Puremusic: Where do I find you this morning, Caitlin?

Caitlin Cary: I'm pulled over in front of the weirdest building I've ever seen in my life. It must have been a restaurant and it's abandoned, and it looks sort of like something out of Jetsons, really.

[laughter]

CC: I'm in Wisconsin.

PM: Who are you with?

CC: Well, right now I'm actually riding with my parents--they live in Ohio but they decided to come see a couple shows, so they joined us in Madison and they're coming to our show in Milwaukee tonight.

PM: That's great. We think that Begonias is a fabulous record.

CC: Oh, I thank you very much.

PM: I think that Brad Jones was a very interesting choice for a producer, certainly one of our favorites.

CC: Oh, yeah. I think we couldn't have made a better choice as far as that goes. He really got it. He actually put off a project in order to do ours because he was so interested in doing a duets record, per se. So he stopped everything to do this, which was really nice.

PM: He's a very fascinating character, such a very musical person, and so very interested in everybody else.

CC: Yes, absolutely. And he's very high energy, in a good way. You know how sometimes people with a whole lot of energy can be kind of off-putting and scary? He somehow manages to be one of those guys who has way too much energy without [laughs] being intimidating or something.

PM: Yeah, without freaking out everybody in the area.
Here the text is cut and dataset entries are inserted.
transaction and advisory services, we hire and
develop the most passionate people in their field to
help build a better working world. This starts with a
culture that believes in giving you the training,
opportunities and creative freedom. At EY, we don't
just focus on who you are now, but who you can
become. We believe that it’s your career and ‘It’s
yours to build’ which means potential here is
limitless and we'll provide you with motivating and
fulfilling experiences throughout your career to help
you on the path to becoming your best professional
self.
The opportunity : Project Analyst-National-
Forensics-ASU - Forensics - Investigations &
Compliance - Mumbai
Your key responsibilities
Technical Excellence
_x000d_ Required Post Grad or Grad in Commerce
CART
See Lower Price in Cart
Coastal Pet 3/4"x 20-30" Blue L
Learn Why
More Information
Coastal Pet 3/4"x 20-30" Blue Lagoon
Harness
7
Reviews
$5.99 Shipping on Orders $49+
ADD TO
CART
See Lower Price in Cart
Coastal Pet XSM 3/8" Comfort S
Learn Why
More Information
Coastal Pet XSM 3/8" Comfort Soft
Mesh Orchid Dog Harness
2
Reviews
In fact, I've often heard people say that no matter how off-the-wall an idea you put to him--like, "Well, let's put the violin through a fuzz box and then thru your old record player, and let's mic that"--he'll always just look at you and say, "Well, let's try it. It could be good."
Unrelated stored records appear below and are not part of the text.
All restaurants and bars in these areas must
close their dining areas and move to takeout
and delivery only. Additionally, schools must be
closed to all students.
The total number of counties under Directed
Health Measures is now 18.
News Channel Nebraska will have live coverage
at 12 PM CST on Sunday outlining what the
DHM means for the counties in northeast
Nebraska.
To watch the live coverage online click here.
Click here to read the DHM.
CC: Right. Exactly. I would say so. There wasn't a whole lot of that going on, obviously, on this record. But yeah, I think he would have been game, and I totally understand what you're saying.

PM: But on the other hand, as traditional as the material was, there were still a lot of ideas, arrangement-wise and sonically, that were pretty out-there.

CC: I think so too. And I think that both Brad and also Logan Matheny had a lot to do with that. Logan is this young multi-instrumentalist. He calls himself just a struggling drummer, but it's totally not true. He's very self-effacing. And I've said in the press and I'll say it again here, if he's not producing records in five years, I'm going to kick his ass. He's a really, really talented guy.

PM: Now, my advance copy has limited information. Was he playing bass on the record, too, or was Brad playing bass, or somebody else?

CC: Aaron Oliva plays bass.

PM: Great, thanks.

CC: If you're a Thad fan, he's played on Thad's records as well.

PM: Right, he's great. And Logan did some great tracks. Also on that record I heard Pat Buchanan for sure. And somebody said that Will Kimbrough was also on it.

CC: Will Kimbrough is on it. Am I going to be able to remember which songs he played on? I think on "Two Different Things," and then maybe on one other one as well.

PM: And was Pat on a lot of cuts?

CC: Pat was on just about everything.

PM: Yeah.

CC: He was sort of the tracking guitar player.

PM: Was Pat very familiar to you already as a Nashville guy, or was he just a guy that Brad brought in, and that you'd heard of, perhaps?

CC: I had heard of him. I'm not a liner notes studier. I'm a terrible music fan in that way. I'm starting to be that person, but I'm such a late bloomer in this whole thing that--

[laughter]

CC: --it can always surprise me who's played on what. I'm always in the van with a bunch of guys, we call them muzos, and they sit and talk for hours and hours and hours about who played what on what, and who produced what, and who's doing what now. And I feel pretty lame in those conversations, usually.

PM: Well, there's a charm to that, too, because the people who don't know, they're thinking about something else, and it's probably good that they are.

CC: Maybe so. I mean, my approach to songwriting and all of this--even though I've been all of a sudden doing this for about ten years, I still feel like a beginner, or what would you call it--a folk artist or something, in the sense of being kind of a naive primitive in the music industry.